▶ [Textauszug]
────────────────────────────────────────

Was macht Sie skeptisch?

Die problematische Situation, dass sich Leute auf einer Kreuzung aufhalten, auf der sie eigentlich nichts zu suchen haben, und die durch die große Anzahl der Menschen auf der Kreuzung bedingte Grundlärmbelästigung für die Anwohner ist damit nicht gelöst. Hinzu kommt der Glasbruch als ein massives Problem. Die Flaschen zu zerstören, verursacht Lärm, die Scherben werden zum Teil dazu benutzt, Menschen zu verletzen, und die Schienen der DVB werden damit zugesetzt.

Ordnungsbürgermeister Detlef Sittel erklärt im SZ-interview wie er die Probleme am Dresdner "Assi"-Eck lösen will.
Ordnungsbürgermeister Detlef Sittel erklärt im SZ-interview wie er die Probleme am Dresdner "Assi"-Eck lösen will. © Sven Ellger

Wie wollen Sie das lösen?

────────────────────────────────────────

▶ [Extrahierte Daten]
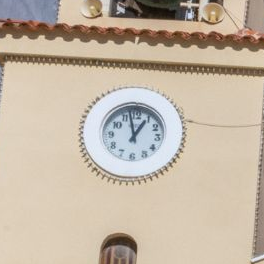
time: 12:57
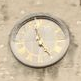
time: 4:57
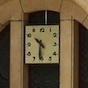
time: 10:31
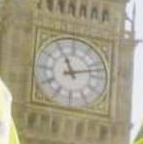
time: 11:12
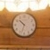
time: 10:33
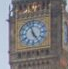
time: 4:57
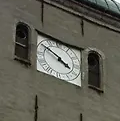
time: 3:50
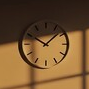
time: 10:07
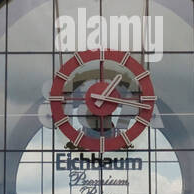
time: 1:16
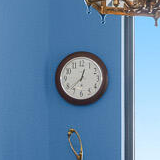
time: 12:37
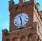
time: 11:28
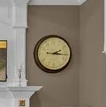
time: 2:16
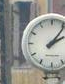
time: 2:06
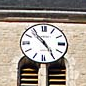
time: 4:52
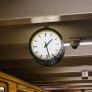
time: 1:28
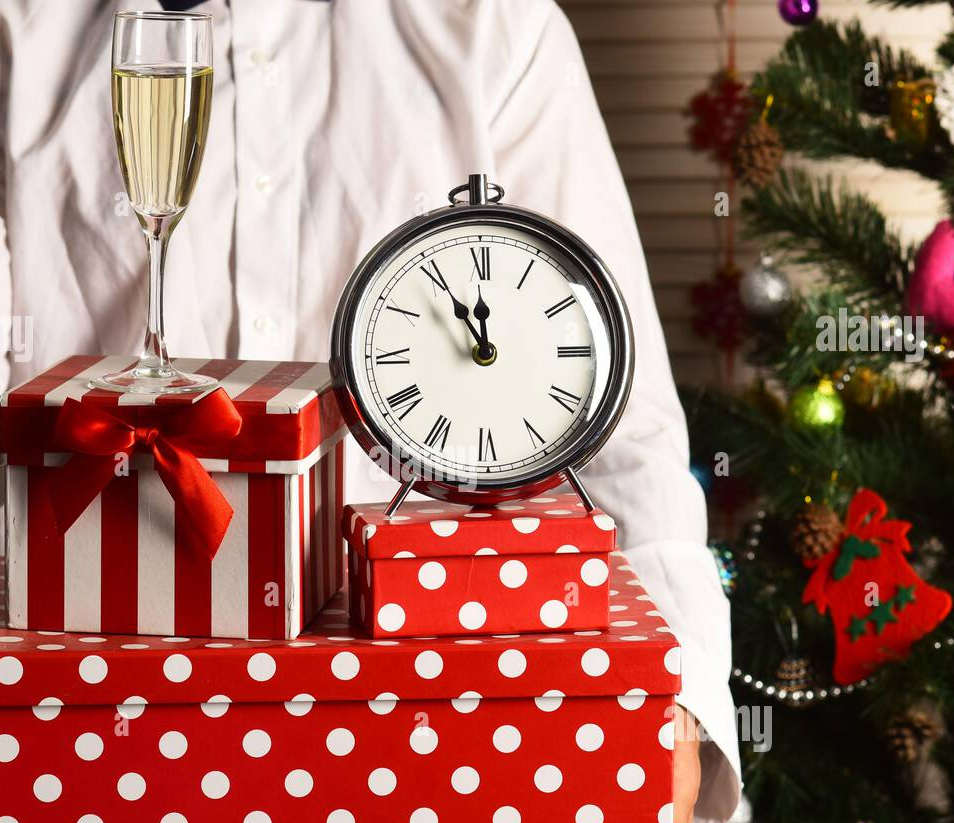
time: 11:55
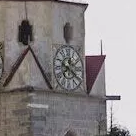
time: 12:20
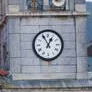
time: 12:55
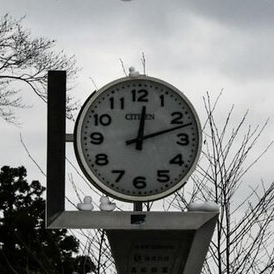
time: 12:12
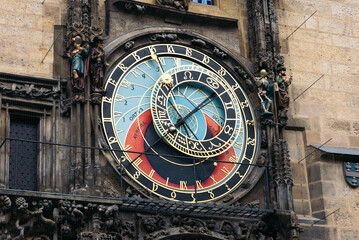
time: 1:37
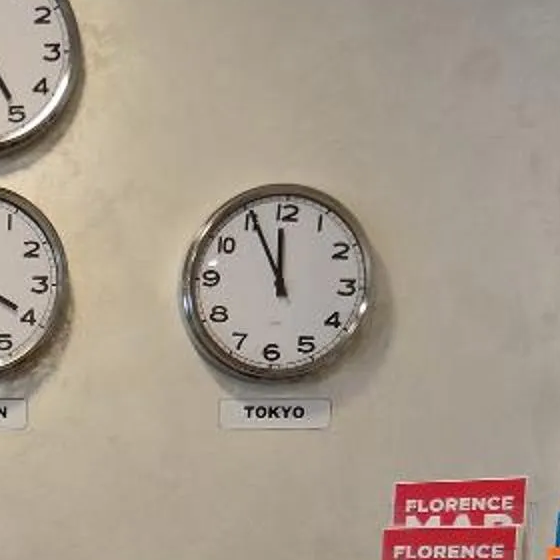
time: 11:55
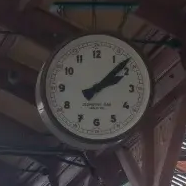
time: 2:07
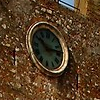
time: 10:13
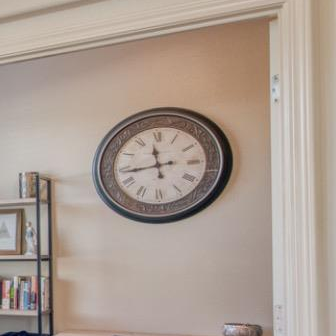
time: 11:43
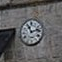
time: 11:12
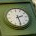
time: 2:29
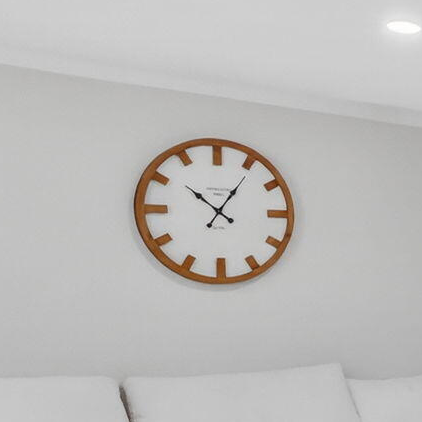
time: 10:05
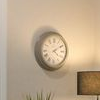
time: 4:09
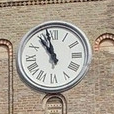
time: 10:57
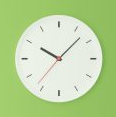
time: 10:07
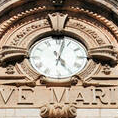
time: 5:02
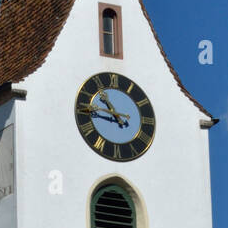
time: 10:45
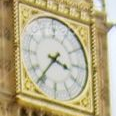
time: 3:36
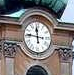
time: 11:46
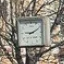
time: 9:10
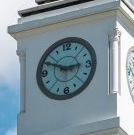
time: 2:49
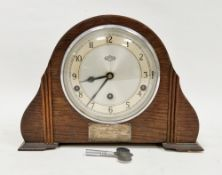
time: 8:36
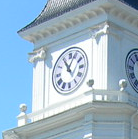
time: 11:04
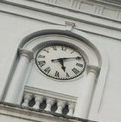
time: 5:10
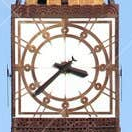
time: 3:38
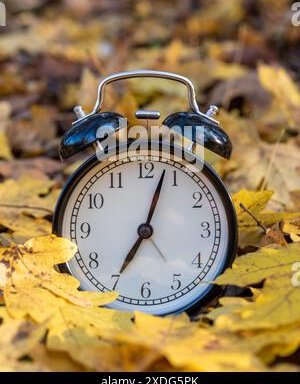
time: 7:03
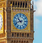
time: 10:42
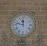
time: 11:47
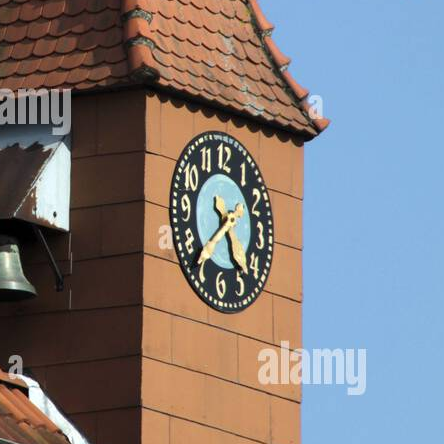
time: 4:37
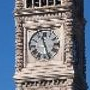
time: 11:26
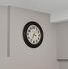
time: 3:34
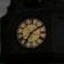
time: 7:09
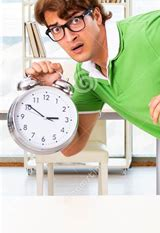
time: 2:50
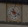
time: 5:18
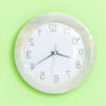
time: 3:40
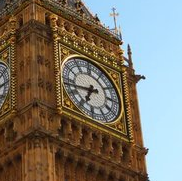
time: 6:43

────────────────────────────────────────

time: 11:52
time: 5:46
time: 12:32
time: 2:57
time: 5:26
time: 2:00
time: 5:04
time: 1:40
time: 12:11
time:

────────────────────────────────────────

▶ [Ihre Aufgaben]
1. Schreiben Sie aus dem Textauszug die Passage von „Die problematische Situation, dass“ bis einschließlich „Sie das lösen?“ wortgetreu ab.
2. Erläutern Sie in ein bis drei Sätzen, weshalb der Glasbruch im Textauszug als massives Problem gilt.

▶ [Ergebnisse]
1.
Die problematische Situation, dass sich Leute auf einer Kreuzung aufhalten, auf der sie eigentlich nichts zu suchen haben, und die durch die große Anzahl der Menschen auf der Kreuzung bedingte Grundlärmbelästigung für die Anwohner ist damit nicht gelöst. Hinzu kommt der Glasbruch als ein massives Problem. Die Flaschen zu zerstören, verursacht Lärm, die Scherben werden zum Teil dazu benutzt, Menschen zu verletzen, und die Schienen der DVB werden damit zugesetzt.

Ordnungsbürgermeister Detlef Sittel erklärt im SZ-interview wie er die Probleme am Dresdner "Assi"-Eck lösen will.
Ordnungsbürgermeister Detlef Sittel erklärt im SZ-interview wie er die Probleme am Dresdner "Assi"-Eck lösen will. © Sven Ellger

Wie wollen Sie das lösen?

2. Das Zerstören der Flaschen verursacht Lärm, und die Scherben werden zum Teil dazu benutzt, Menschen zu verletzen. Außerdem werden mit ihnen die Schienen der DVB zugesetzt.